▶ [Document extract]
####################

Data
visualization
Data visualization working with R graphics
Pie –chart:
In R the pie chart is created using the pie() function which takes positive
numbers as a vector input. The additional parameters are used to control
labels, color, title etc.
Syntax
pie(x, labels, radius, main, col, clockwise)
Parameter description:
x is a vector containing the numeric values used in the pie chart.
labels is used to give description to the slices.
radius indicates the radius of the circle of the pie chart.(value between −1
and +1).
main indicates the title of the chart.
col indicates the color palette.
clockwise is a logical value indicating if the slices are drawn clockwise or
anti clockwise.
# create pie chart:
x<-c(60,70,80,55)
labels<-c("product","sales","advertise","mark")
pie(x,labels)
# main fun() # of chart
pie(x,labels,main="Departments")
#colr function:
colour<-c("pink","blue","yellow","white")
#init.angle=90# start the first pie at 90 degrees
pie(x,init.angle=90,labels,main="Departments",col=colour)
Legend function:
To add a list of explanation for each pie, use the legend() function
# legend function:
legend("bottomright",c("product","sales","advertise","mark"),cex=0.7,
fill=colour)
Bar chart:
• A bar chart is a pictorial representation in which numerical values of
variables are represented by length or height of lines or rectangles of equal
width. A bar chart is used for summarizing a set of categorical data.
• R uses the function barplot() to create bar charts. R can draw both
vertical and Horizontal bars in the bar chart. In bar chart each of the bars
can be given different colors.

####################

▶ [Dataset content]
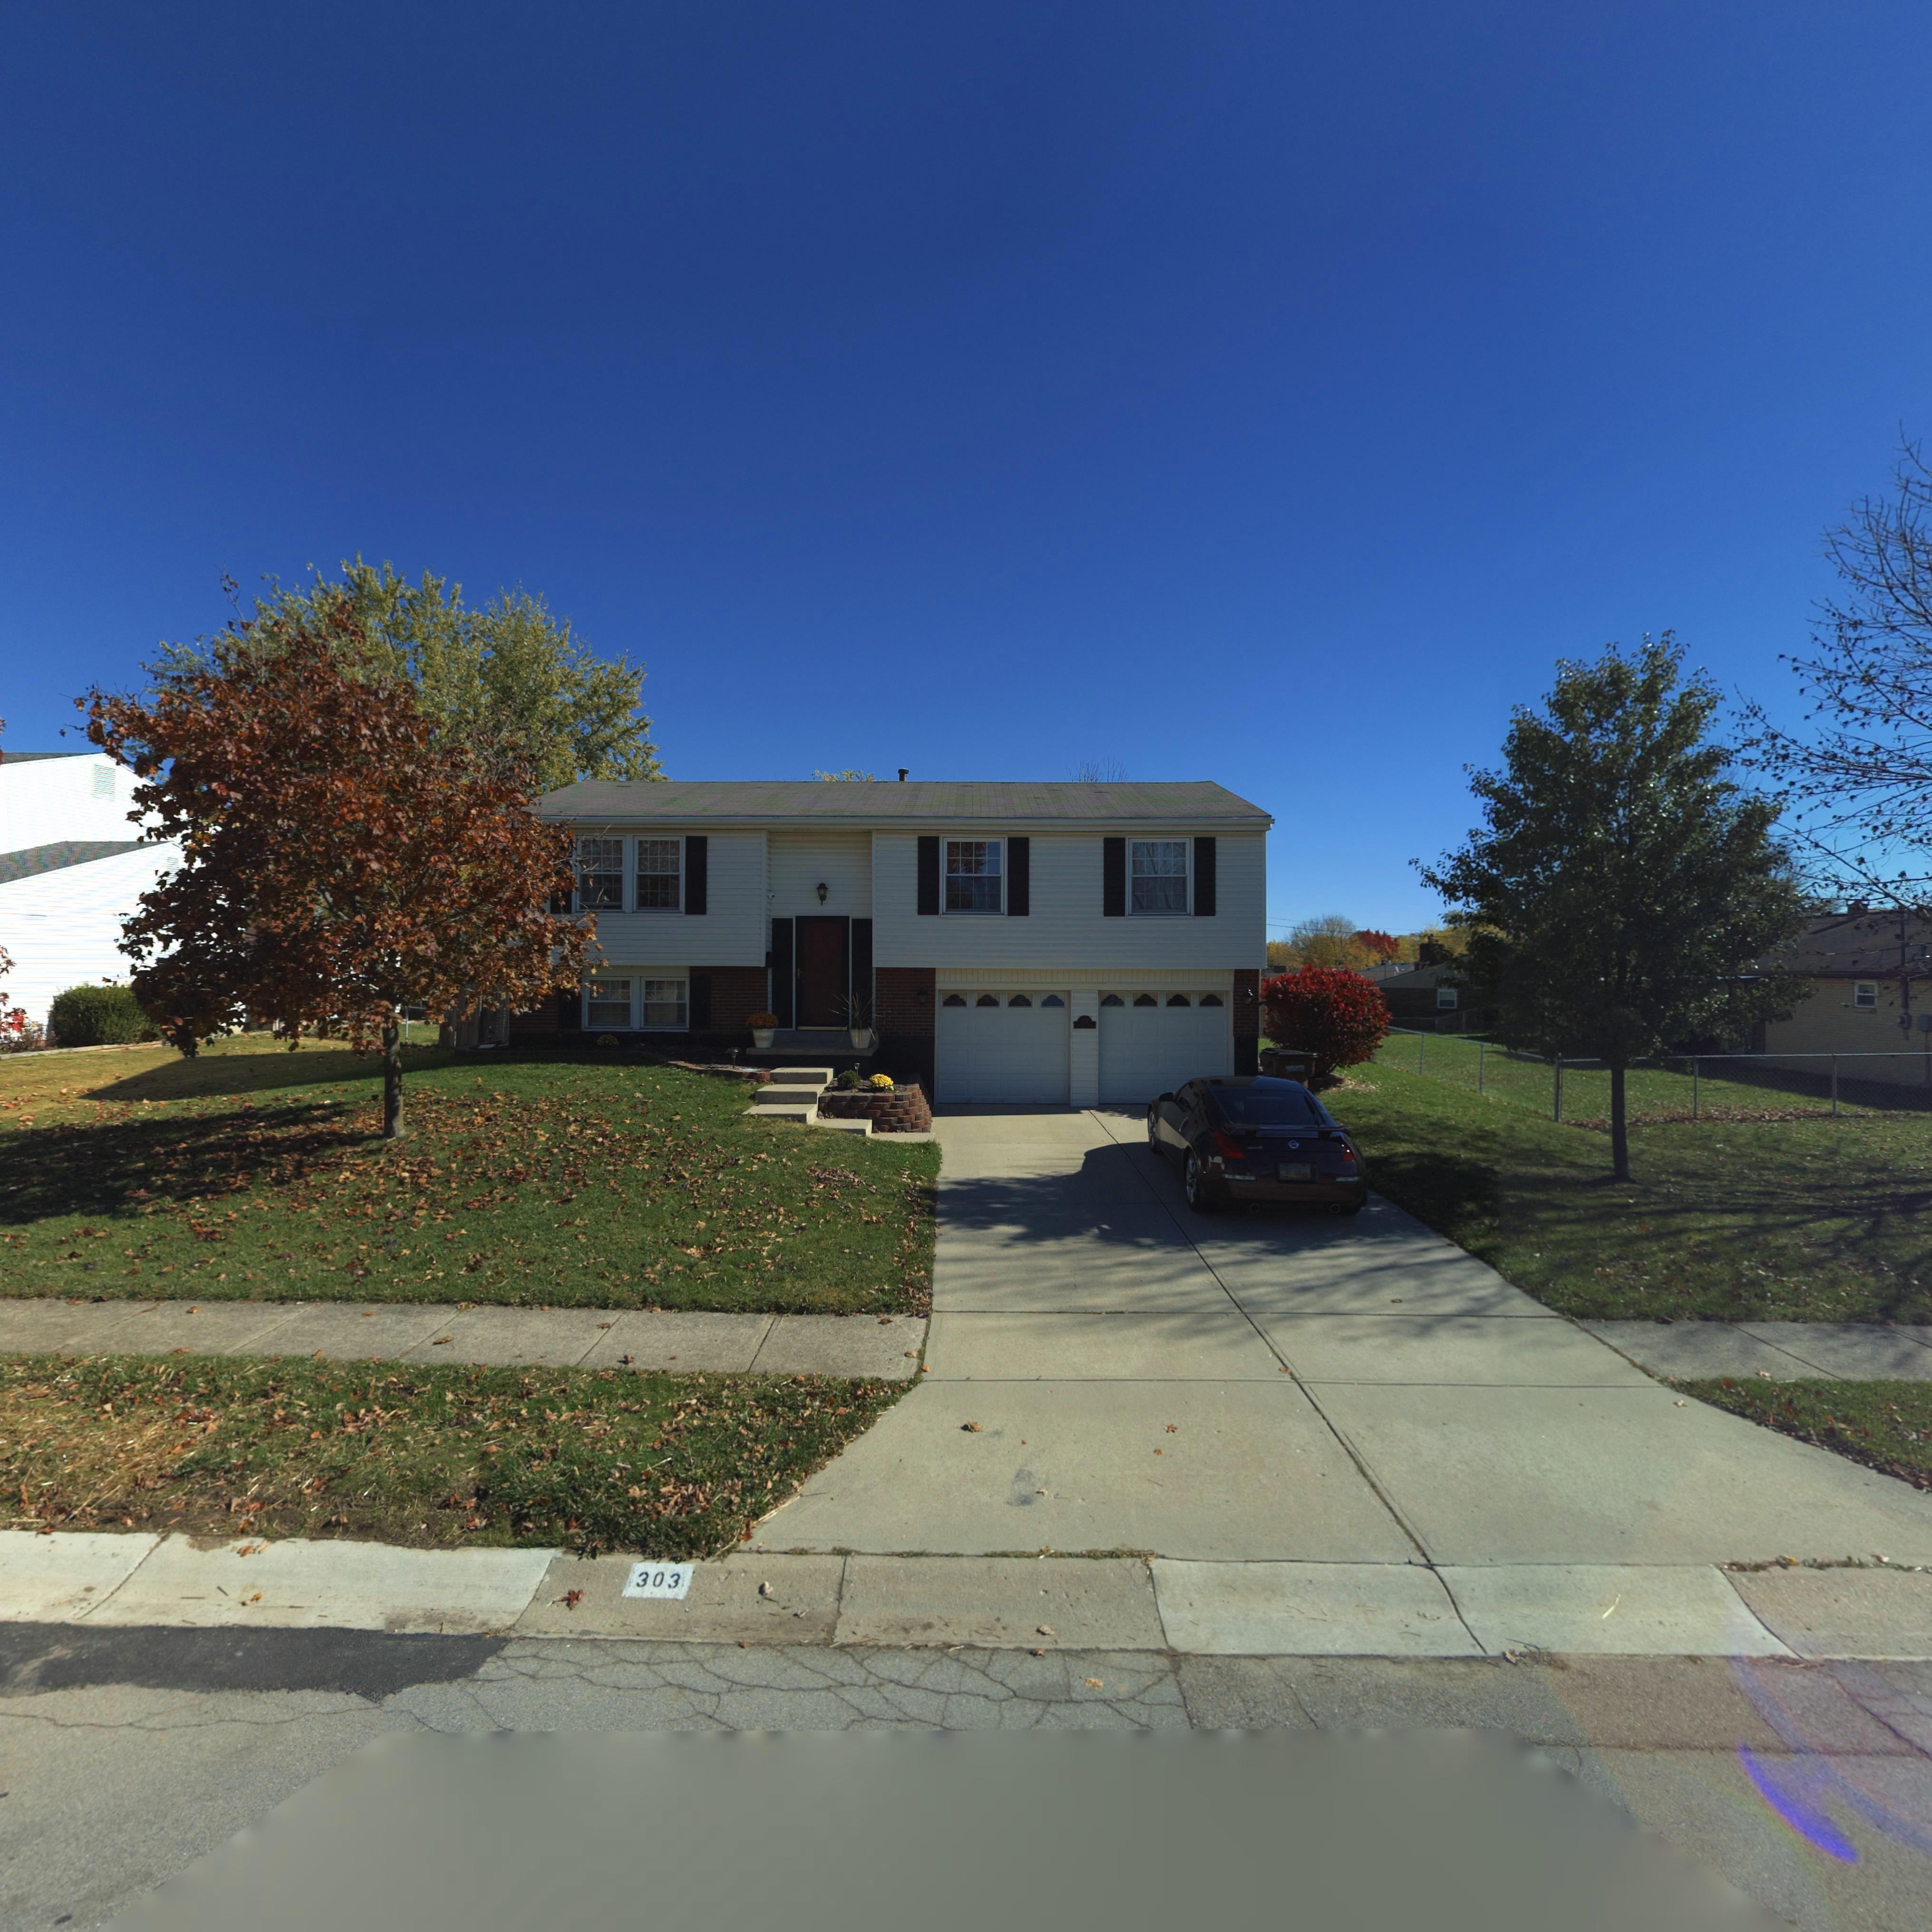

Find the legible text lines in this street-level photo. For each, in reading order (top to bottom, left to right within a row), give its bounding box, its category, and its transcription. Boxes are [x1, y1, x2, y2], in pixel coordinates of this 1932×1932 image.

[632, 1569, 684, 1591] StreetNumber: 303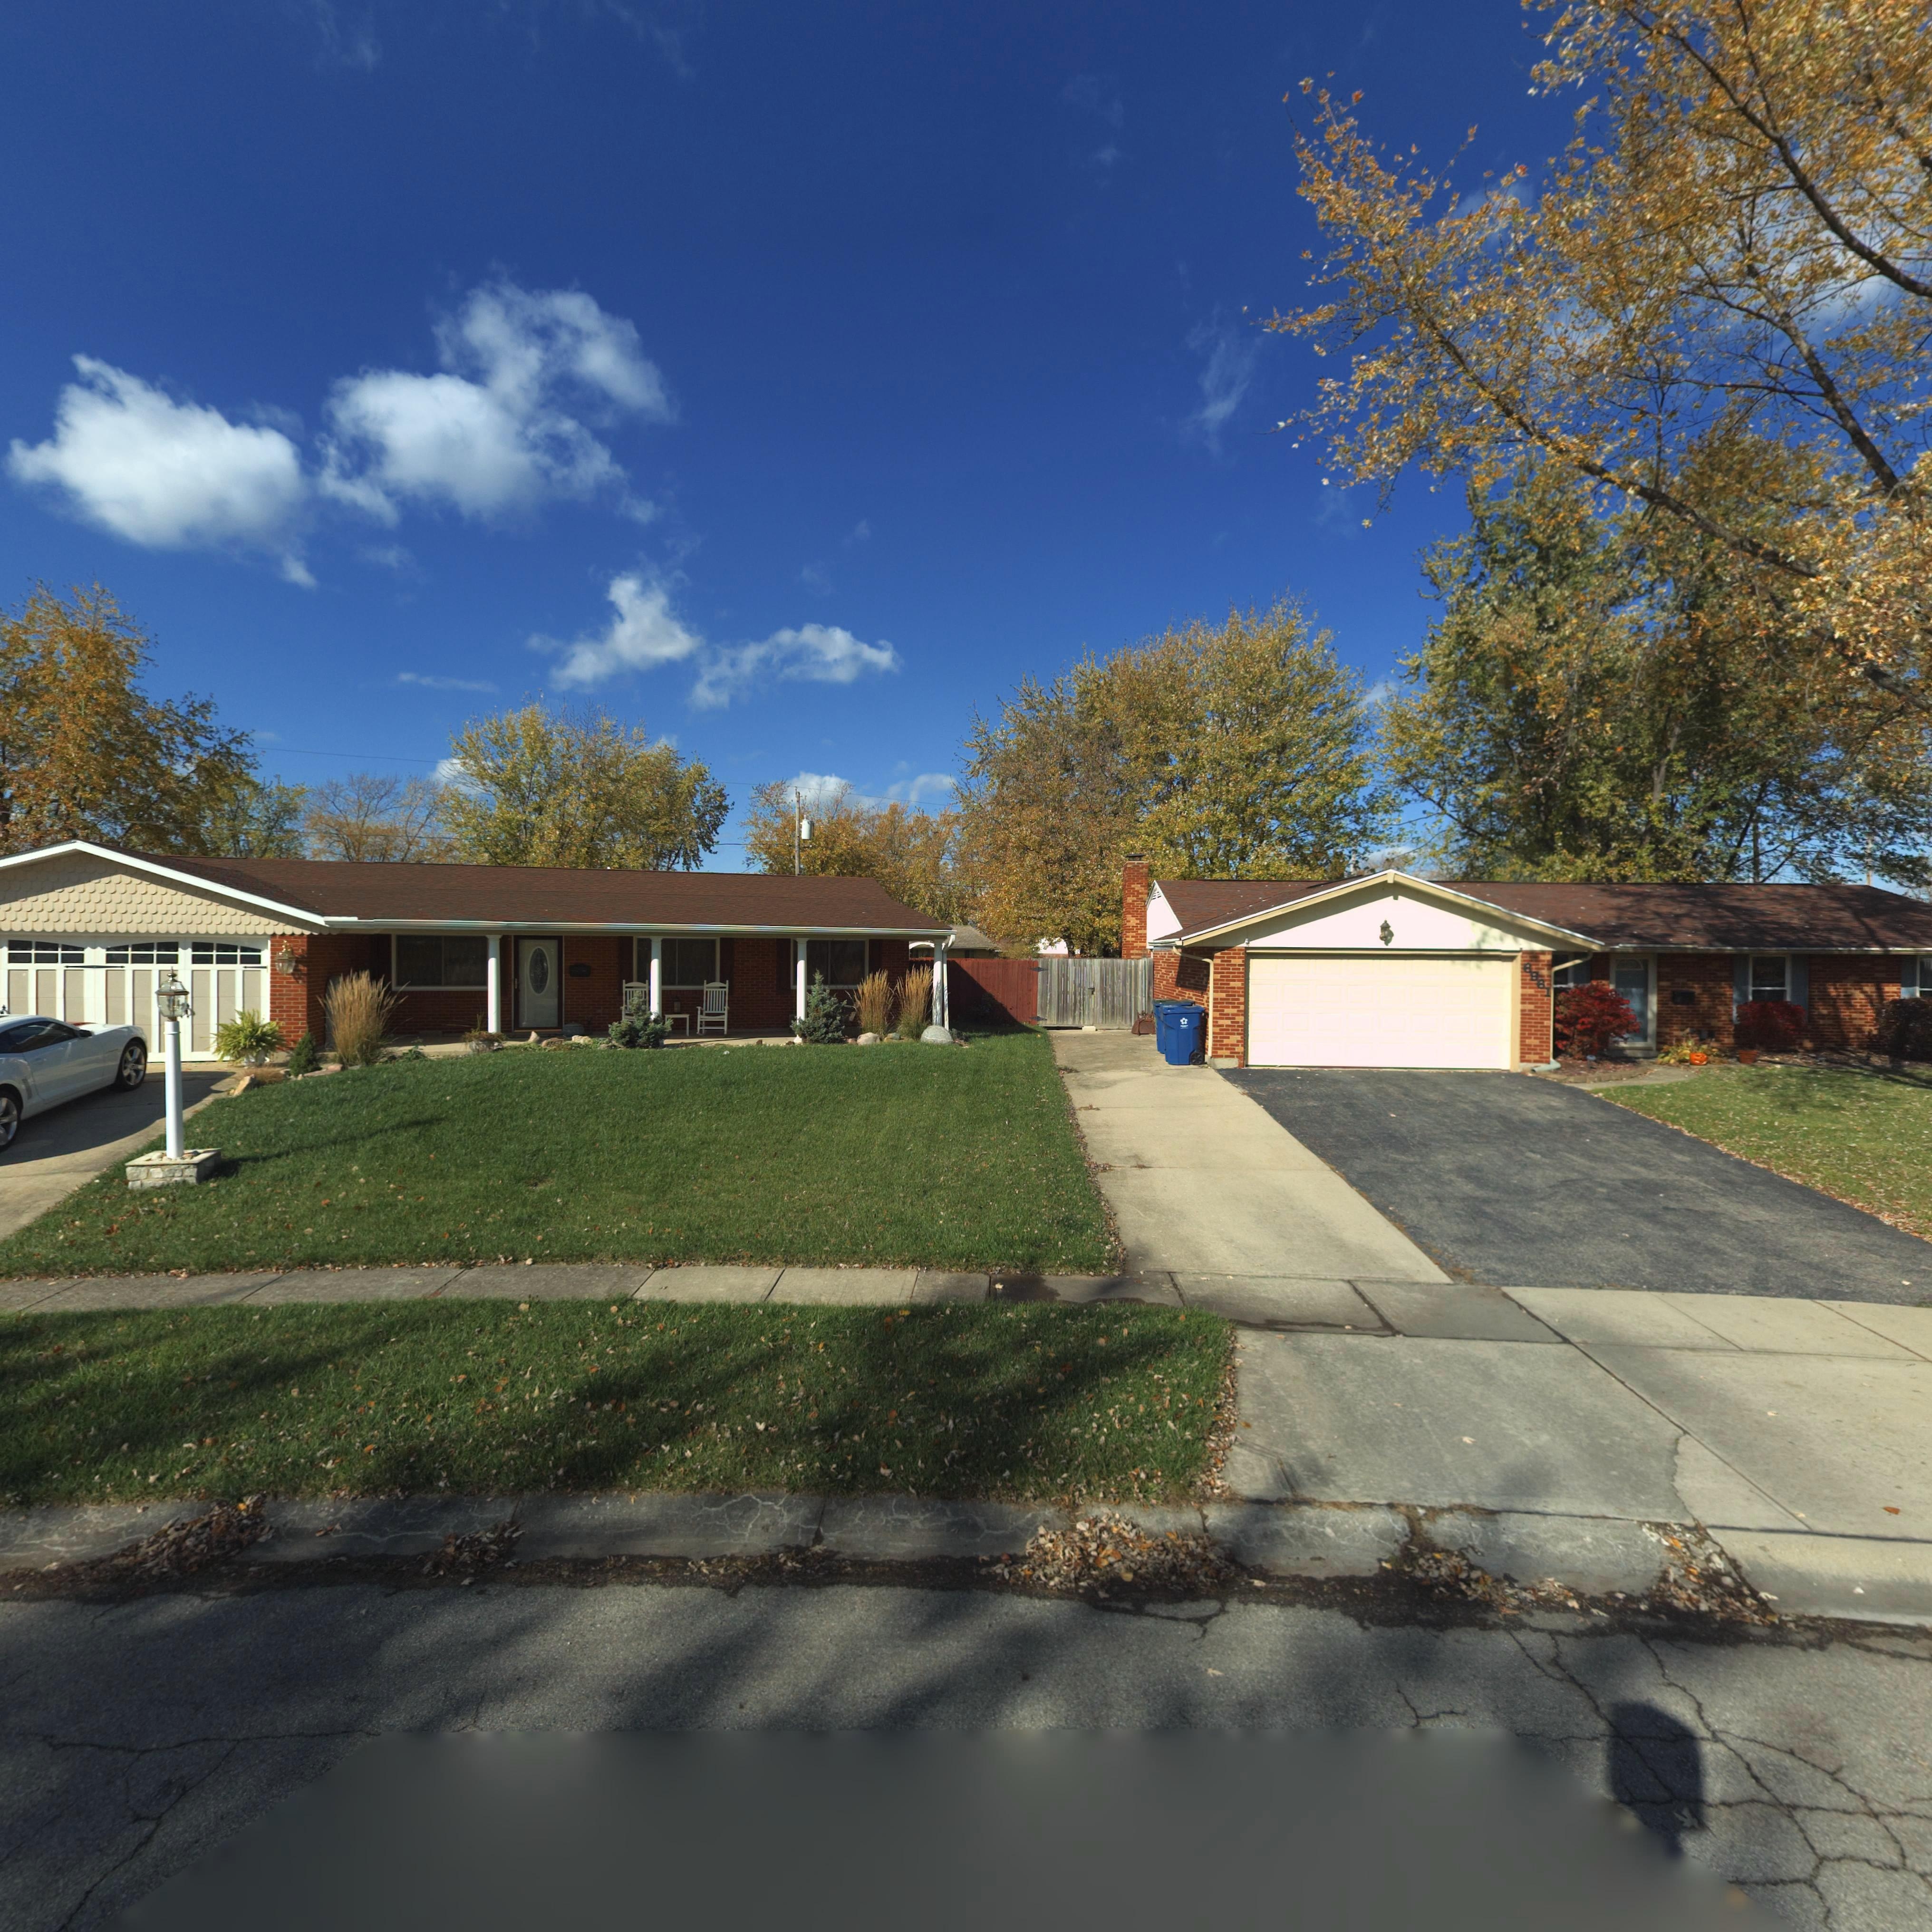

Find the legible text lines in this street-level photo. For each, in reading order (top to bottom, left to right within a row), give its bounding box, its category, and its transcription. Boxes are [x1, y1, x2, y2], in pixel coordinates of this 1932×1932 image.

[1522, 961, 1551, 998] StreetNumber: 6961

####################

▶ [What you are asked to do] Can you quote everything in the R graphics notes from "#init.angle=90# start the" down to "fill=colour)"? The data plays no part here.

▶ [Solution for this problem]
#init.angle=90# start the first pie at 90 degrees
pie(x,init.angle=90,labels,main="Departments",col=colour)
Legend function:
To add a list of explanation for each pie, use the legend() function
# legend function:
legend("bottomright",c("product","sales","advertise","mark"),cex=0.7,
fill=colour)